Within the listing below, tally the lines where the word "down" appears, and answer with nothing but the tally.

*** Opening Available data ***

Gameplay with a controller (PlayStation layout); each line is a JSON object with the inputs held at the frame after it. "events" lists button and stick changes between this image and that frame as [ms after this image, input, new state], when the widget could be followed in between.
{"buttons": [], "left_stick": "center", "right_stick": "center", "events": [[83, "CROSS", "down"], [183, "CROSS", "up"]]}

*** Closing Available data ***
*** Opening Available data ***

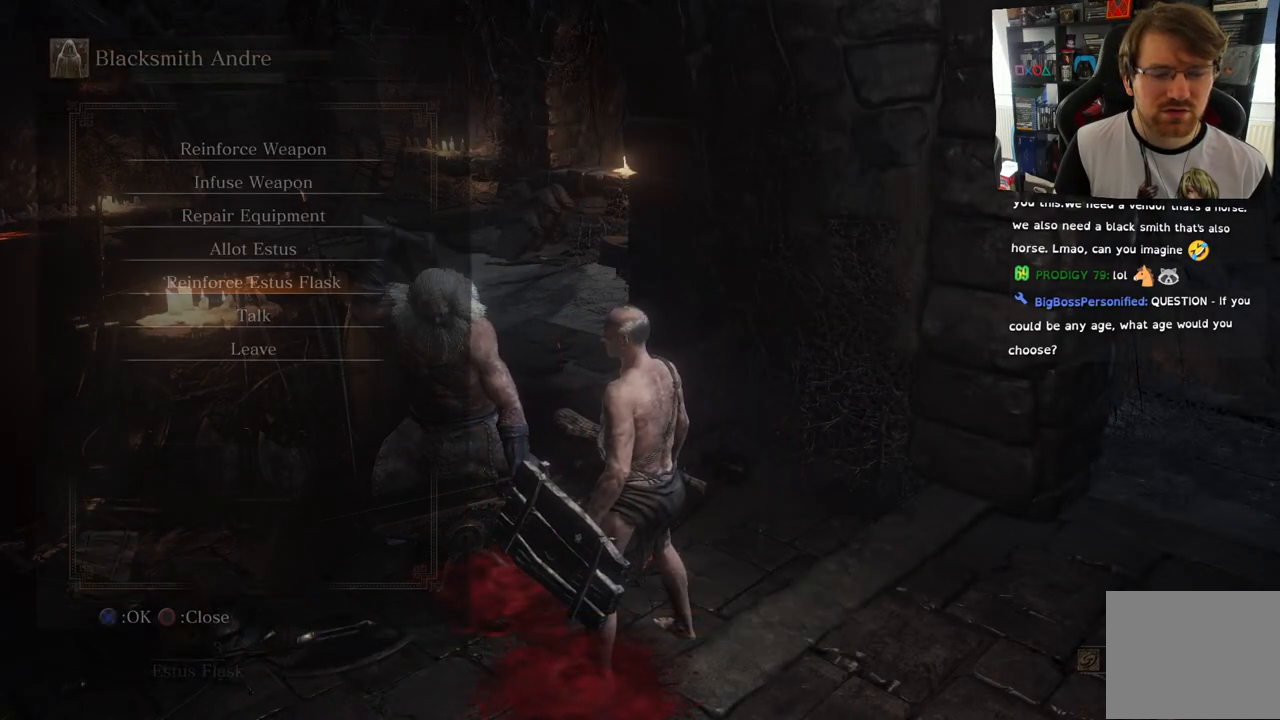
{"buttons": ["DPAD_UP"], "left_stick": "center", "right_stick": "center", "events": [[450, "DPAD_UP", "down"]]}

*** Closing Available data ***
*** Opening Available data ***

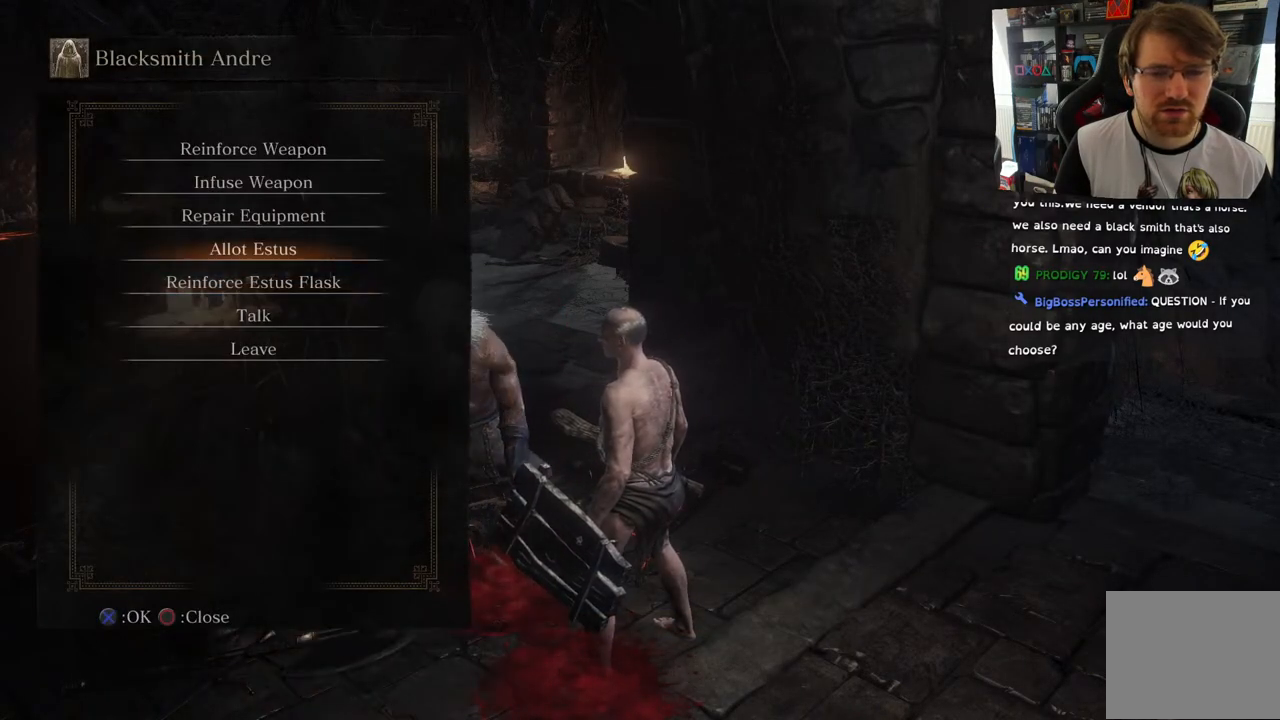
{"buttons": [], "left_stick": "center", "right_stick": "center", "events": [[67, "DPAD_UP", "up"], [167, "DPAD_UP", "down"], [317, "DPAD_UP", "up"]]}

*** Closing Available data ***

*Solution to the problem*
3